[Tagging] tagging single trees
Serge Wroclawski
emacsen at gmail.com
Mon Sep 6 12:36:15 BST 2010
On Mon, Sep 6, 2010 at 6:20 AM, M∡rtin Koppenhoefer
<dieterdreist at gmail.com> wrote:
> 2010/9/6 NopMap <ekkehart at gmx.de>:
> Seems a high number to me, but even if it was true: this means that
> 80% of all trees are not tagged according to what you consider the
> valid definition. I think at this point we should adjust the tag
> description to what is actually tagged and not what has been written
> there for years and nobody (well, 80%) cared for it or took it
> literally.

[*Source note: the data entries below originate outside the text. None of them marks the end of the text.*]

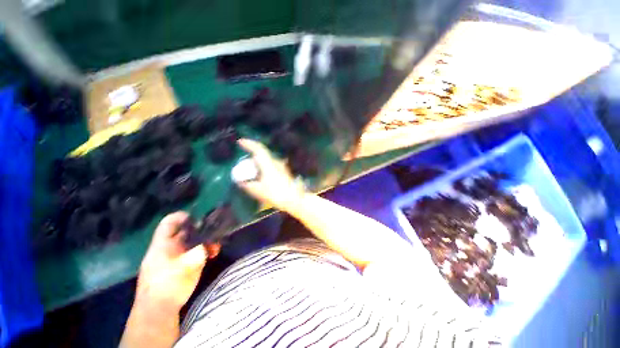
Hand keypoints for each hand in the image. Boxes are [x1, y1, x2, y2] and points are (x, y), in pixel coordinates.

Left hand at [136, 212, 219, 311]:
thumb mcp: (186, 266)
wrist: (158, 311)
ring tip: (217, 246)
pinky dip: (203, 251)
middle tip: (215, 231)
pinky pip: (193, 252)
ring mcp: (174, 257)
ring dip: (204, 242)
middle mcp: (168, 248)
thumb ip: (200, 251)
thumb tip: (212, 241)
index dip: (182, 216)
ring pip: (191, 242)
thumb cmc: (168, 285)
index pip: (169, 223)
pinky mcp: (180, 266)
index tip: (199, 216)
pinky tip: (212, 254)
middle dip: (200, 229)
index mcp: (162, 245)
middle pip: (184, 231)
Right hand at [236, 139, 306, 212]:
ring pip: (267, 161)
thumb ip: (248, 185)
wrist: (294, 199)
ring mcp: (282, 167)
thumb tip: (241, 182)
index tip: (240, 142)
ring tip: (252, 172)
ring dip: (259, 163)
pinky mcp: (285, 172)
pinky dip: (264, 168)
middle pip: (263, 154)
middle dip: (253, 155)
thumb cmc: (275, 194)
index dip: (249, 144)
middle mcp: (276, 162)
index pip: (258, 149)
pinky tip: (262, 178)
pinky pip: (271, 166)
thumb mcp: (258, 191)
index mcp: (268, 164)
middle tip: (244, 162)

Or what would be the alternative that you suggest?
+1
Sometimes the wiki and what people map just don't match up. There are
other examples I could bring up of this.
Fundamentally the question, whether you think it's 1% (Martin and I
do) or 20%, as you do), is "Do you propose 80-99% of all trees be
retagged, or 1-20%?"
As mentioned, we already have tags to indicate prominence. A tree
might be a landmark, it might be historic, etc. Things which stand
out are marked as standing out. It's silly to mark something as
"ordinary".
In this case, I think the issue of "lone tree" is a bit ambiguous
anyway. What is a "lone tree"? I think of a lone tree as a single
tree, probably one not in a forest. But in an urban setting, unless
you're in a park, all the trees are "lone trees".